Exercise data:
*****
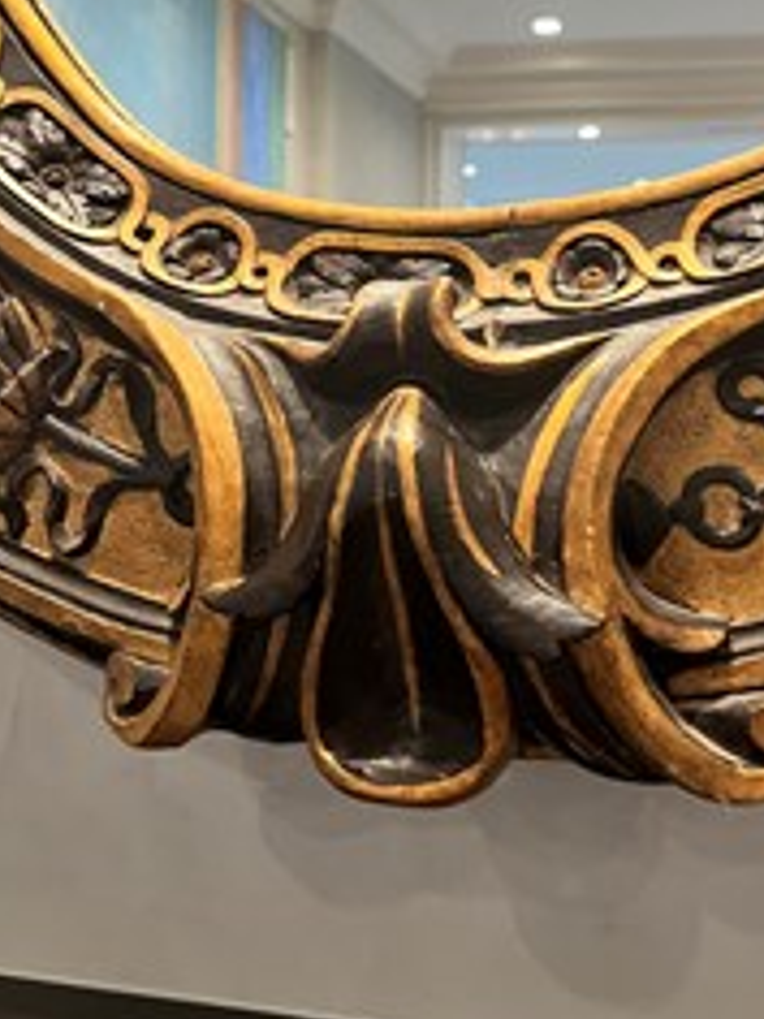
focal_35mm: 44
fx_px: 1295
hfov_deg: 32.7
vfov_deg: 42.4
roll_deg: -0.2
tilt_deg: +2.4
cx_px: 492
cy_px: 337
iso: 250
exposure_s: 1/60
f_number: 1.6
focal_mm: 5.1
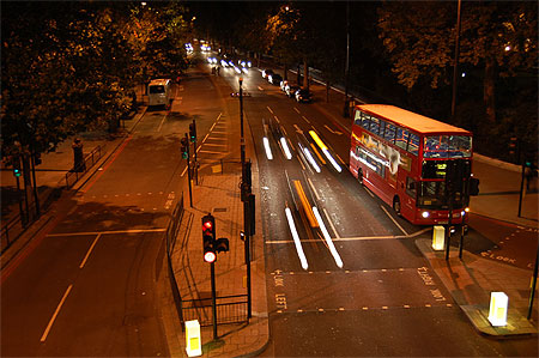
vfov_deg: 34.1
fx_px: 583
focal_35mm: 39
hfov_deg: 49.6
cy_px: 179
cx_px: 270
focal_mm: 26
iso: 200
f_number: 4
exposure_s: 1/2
*****
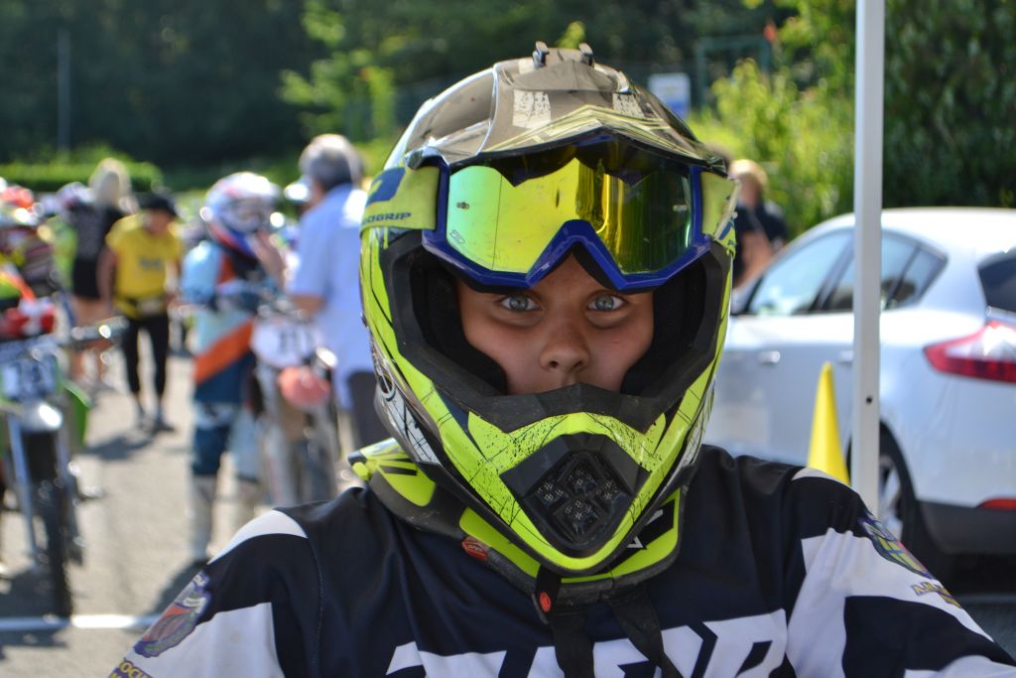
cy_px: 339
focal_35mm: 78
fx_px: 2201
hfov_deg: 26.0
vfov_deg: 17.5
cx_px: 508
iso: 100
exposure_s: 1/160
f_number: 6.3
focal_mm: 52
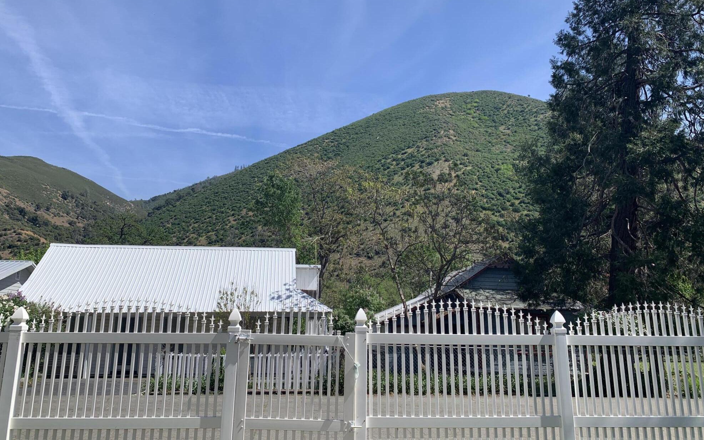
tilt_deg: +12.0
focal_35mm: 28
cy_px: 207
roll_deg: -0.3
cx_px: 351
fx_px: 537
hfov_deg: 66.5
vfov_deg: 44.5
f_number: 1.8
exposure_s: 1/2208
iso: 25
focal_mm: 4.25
*****
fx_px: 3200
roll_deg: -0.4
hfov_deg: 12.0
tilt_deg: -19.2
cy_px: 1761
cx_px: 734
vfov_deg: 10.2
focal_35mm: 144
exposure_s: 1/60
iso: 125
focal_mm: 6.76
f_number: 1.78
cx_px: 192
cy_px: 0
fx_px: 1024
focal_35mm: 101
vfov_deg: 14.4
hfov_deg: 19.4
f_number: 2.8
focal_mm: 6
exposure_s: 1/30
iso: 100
*****
Exercise: Transcribe only this stretch of the data: the line with "hfov_deg: 26.0", the line with "focal_mm: 4.25", and every line in between. Leave out the pictures.

Task output:
hfov_deg: 26.0
vfov_deg: 17.5
cx_px: 508
iso: 100
exposure_s: 1/160
f_number: 6.3
focal_mm: 52
tilt_deg: +12.0
focal_35mm: 28
cy_px: 207
roll_deg: -0.3
cx_px: 351
fx_px: 537
hfov_deg: 66.5
vfov_deg: 44.5
f_number: 1.8
exposure_s: 1/2208
iso: 25
focal_mm: 4.25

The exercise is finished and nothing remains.